US Stock market: Fed's Daly says AI, inflation uncertainty clouds interest rate outlook

San Francisco Federal Reserve President Mary Daly said on Thursday that U.S. monetary policy remains slightly restrictive, but the strength of artificial intelligence-driven investment and a resilient labor market have made the outlook for interest rates increasingly uncertain, according to Reuters.

Speaking at a Banco de España conference in Santander, Spain, Daly said policymakers are weighing multiple possible paths for the economy. She noted that inflation could prove more persistent than expected, requiring the Federal Reserve to maintain a tighter policy stance. At the same time, she said economic growth could weaken if investment slows or businesses fail to realize the expected productivity gains from AI, as per a report by Reuters.

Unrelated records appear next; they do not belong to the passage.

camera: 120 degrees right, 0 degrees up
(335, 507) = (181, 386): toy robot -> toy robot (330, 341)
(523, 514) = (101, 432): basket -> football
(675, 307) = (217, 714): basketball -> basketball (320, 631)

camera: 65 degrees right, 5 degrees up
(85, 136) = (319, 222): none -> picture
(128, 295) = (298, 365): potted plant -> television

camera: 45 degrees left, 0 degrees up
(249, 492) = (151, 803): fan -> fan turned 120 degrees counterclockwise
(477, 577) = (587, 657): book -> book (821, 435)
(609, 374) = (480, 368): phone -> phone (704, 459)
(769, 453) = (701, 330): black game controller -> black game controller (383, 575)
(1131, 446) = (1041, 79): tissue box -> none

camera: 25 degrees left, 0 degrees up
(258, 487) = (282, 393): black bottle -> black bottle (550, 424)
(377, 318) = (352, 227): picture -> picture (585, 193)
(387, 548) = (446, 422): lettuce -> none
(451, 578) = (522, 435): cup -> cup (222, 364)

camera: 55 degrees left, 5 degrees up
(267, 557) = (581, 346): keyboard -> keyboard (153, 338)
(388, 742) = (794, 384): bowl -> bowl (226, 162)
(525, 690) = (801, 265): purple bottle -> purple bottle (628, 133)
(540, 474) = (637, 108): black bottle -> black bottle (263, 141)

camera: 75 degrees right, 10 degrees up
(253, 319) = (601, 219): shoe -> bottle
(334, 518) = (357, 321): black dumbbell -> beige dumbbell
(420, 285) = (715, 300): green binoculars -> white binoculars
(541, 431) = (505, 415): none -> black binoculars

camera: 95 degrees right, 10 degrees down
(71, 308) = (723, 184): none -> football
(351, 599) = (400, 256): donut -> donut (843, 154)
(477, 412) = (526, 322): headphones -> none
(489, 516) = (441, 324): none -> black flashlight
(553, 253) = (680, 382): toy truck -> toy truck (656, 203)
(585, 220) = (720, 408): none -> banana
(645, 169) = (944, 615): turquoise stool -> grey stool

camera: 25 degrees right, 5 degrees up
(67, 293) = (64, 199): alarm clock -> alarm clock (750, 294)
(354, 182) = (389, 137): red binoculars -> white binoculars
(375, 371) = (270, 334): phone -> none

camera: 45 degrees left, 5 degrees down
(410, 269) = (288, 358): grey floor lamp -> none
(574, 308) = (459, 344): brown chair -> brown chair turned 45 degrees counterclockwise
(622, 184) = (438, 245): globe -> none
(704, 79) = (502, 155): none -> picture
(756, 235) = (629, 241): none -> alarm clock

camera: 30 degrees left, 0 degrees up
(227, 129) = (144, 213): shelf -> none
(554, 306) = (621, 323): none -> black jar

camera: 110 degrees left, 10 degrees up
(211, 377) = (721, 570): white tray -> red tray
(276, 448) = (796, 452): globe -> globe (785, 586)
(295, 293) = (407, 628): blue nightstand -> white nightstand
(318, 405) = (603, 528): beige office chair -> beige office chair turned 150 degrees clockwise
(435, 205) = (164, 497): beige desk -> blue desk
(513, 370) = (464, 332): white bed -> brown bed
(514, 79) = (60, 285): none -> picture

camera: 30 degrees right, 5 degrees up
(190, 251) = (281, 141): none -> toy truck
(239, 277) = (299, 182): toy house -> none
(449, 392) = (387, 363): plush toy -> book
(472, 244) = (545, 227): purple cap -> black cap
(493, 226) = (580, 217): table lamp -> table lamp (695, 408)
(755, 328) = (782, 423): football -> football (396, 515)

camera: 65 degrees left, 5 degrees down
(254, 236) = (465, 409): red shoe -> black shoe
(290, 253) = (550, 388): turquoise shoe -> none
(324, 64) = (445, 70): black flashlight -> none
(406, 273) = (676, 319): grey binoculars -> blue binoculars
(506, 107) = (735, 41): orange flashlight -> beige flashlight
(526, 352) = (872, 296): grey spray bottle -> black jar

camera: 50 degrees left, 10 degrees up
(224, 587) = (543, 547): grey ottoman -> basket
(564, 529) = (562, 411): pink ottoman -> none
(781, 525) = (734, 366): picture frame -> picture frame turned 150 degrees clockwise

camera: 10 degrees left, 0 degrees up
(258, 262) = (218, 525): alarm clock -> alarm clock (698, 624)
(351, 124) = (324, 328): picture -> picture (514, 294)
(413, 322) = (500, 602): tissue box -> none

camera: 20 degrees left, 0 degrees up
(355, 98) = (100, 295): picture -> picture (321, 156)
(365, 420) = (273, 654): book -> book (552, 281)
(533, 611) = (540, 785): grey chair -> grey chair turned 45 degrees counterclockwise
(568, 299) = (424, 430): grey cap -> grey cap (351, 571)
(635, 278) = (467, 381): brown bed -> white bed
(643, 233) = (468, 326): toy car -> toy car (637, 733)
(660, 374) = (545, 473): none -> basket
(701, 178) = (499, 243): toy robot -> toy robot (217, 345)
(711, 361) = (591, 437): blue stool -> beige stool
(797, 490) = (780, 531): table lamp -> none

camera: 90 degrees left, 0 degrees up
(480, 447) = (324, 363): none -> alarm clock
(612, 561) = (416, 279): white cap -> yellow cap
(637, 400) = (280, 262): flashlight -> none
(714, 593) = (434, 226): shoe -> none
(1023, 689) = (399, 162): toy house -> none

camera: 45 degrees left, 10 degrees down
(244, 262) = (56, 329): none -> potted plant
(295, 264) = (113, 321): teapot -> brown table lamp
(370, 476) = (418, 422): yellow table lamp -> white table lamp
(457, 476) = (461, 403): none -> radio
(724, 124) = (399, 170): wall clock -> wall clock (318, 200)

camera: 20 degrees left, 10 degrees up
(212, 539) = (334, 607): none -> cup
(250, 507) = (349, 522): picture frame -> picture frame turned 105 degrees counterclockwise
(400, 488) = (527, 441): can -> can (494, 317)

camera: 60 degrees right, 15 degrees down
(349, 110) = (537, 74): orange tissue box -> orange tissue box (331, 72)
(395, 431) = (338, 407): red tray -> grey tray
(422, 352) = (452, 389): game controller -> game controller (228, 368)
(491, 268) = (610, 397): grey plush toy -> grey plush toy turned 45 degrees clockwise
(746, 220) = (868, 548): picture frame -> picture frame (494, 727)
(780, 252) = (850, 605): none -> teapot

Daly also pointed to the recent decline in oil prices following the Iran ceasefire as a positive development for consumers and the broader economy, easing some inflationary pressures.

Her remarks came shortly after U.S. Labor Department data showed that job growth slowed sharply in June. The weaker-than-expected employment report prompted financial markets to scale back expectations of a Federal Reserve interest rate increase later this month, while also reducing the likelihood of a September hike.

According to Reuters, Daly recently attended a global central banking conference in Sintra, Portugal, where Federal Reserve Chair Jerome Powell reiterated the central bank's commitment to returning inflation to its 2% target, while also highlighting the transformative impact of artificial intelligence on the economy.

Daly said AI is creating significant uncertainty for policymakers. While the technology is currently boosting investment and demand, it could eventually improve productivity and expand supply, producing opposing effects on inflation.

Given these crosscurrents, Daly indicated that the Federal Reserve should avoid rushing into policy decisions and instead carefully evaluate incoming economic data before adjusting interest rates.